- **Exercise data**
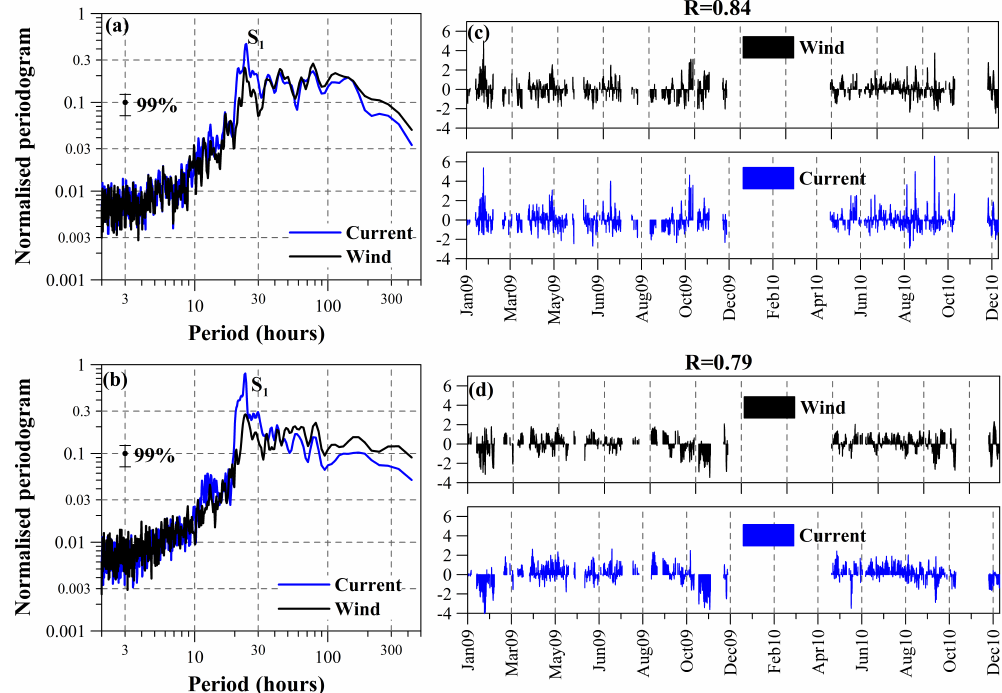
Fig. 7. Normalised Lomb–Scargle periodograms (99% confidence level) for (a) the first and (b) the second canonical variables of currents (blue) and winds (black). Normalised time series of canonical expansion coefficients for (c) the first and (d) the second canonical modes of currents (blue) and winds (black). Note: S 1 indicates the diurnal wind component (breezes) and R denotes the canonical correlation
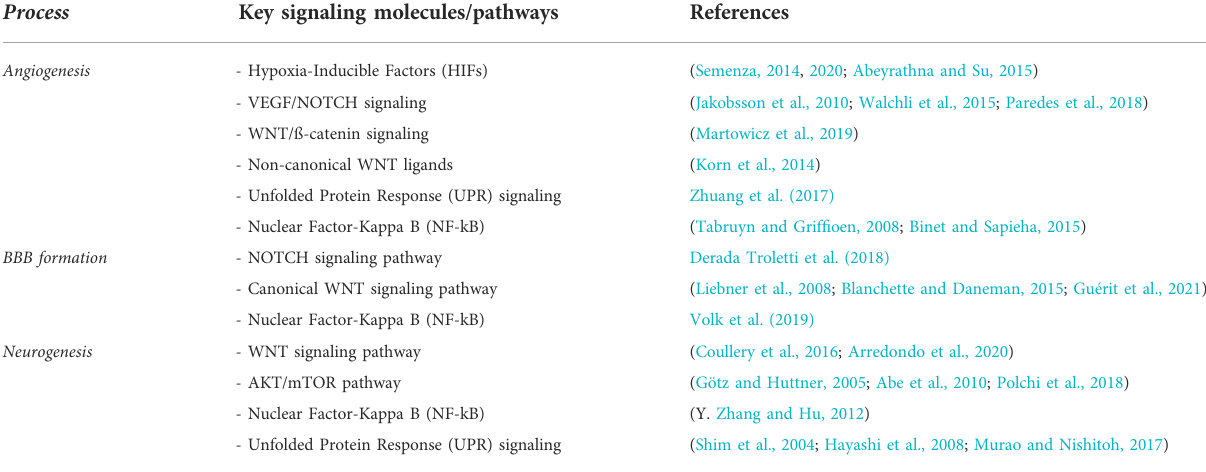
TABLE 1 Major molecular participants underlying neurodevelopmental processes of angiogenesis, BBB formation, and neurogenesis.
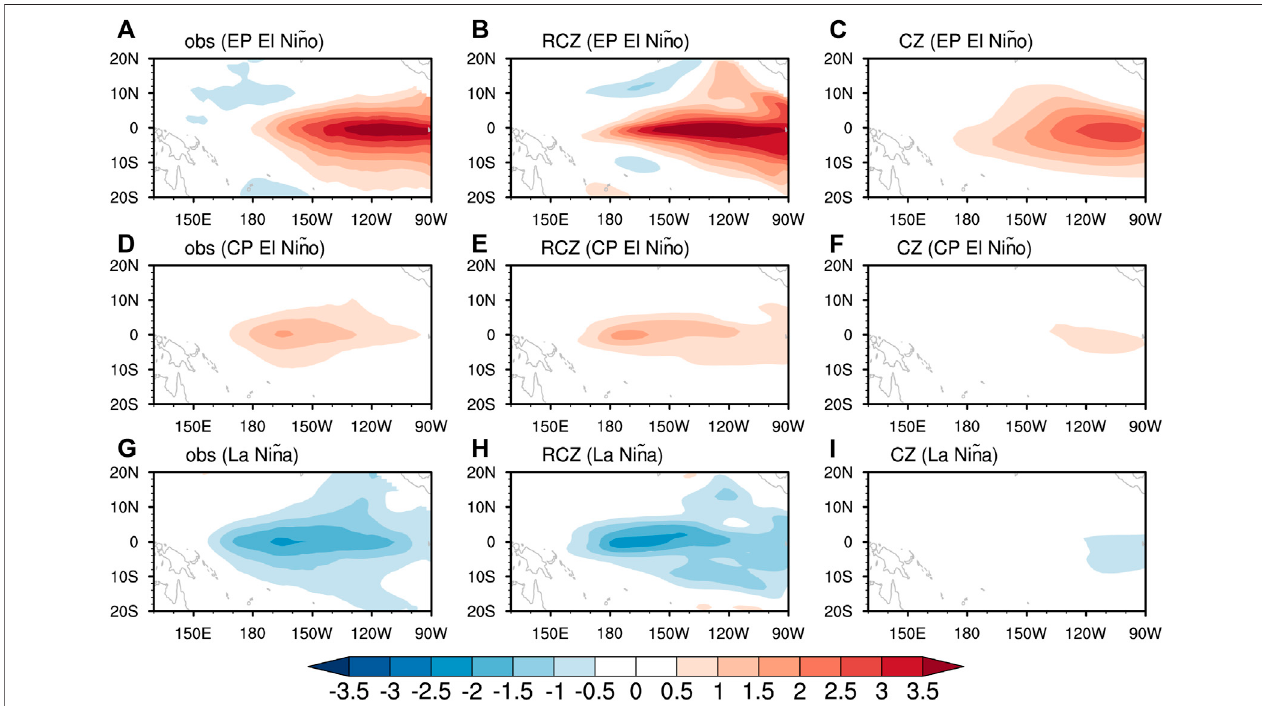
FIGURE9| CompositedNovember-December-January (NDJ)averageSSTA(shading; unit: ° C)associatedwithEPElNiño,CPElNiño,andLaNiñain (A,D,G) the observations, (B,E,H) the RCZ oceanic component simulation, and (C,F,I) the CZ model oceanic component simulation. EP El Niño, CP El Niño, and La Niña years are selected as in Figure 6 .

- **Required work**
Give the listing again in full, exactly as it is, but without its images.

- **Task result**
Fig. 7. Normalised Lomb–Scargle periodograms (99% confidence level) for (a) the first and (b) the second canonical variables of currents (blue) and winds (black). Normalised time series of canonical expansion coefficients for (c) the first and (d) the second canonical modes of currents (blue) and winds (black). Note: S 1 indicates the diurnal wind component (breezes) and R denotes the canonical correlation
TABLE 1 Major molecular participants underlying neurodevelopmental processes of angiogenesis, BBB formation, and neurogenesis.
FIGURE9| CompositedNovember-December-January (NDJ)averageSSTA(shading; unit: ° C)associatedwithEPElNiño,CPElNiño,andLaNiñain (A,D,G) the observations, (B,E,H) the RCZ oceanic component simulation, and (C,F,I) the CZ model oceanic component simulation. EP El Niño, CP El Niño, and La Niña years are selected as in Figure 6 .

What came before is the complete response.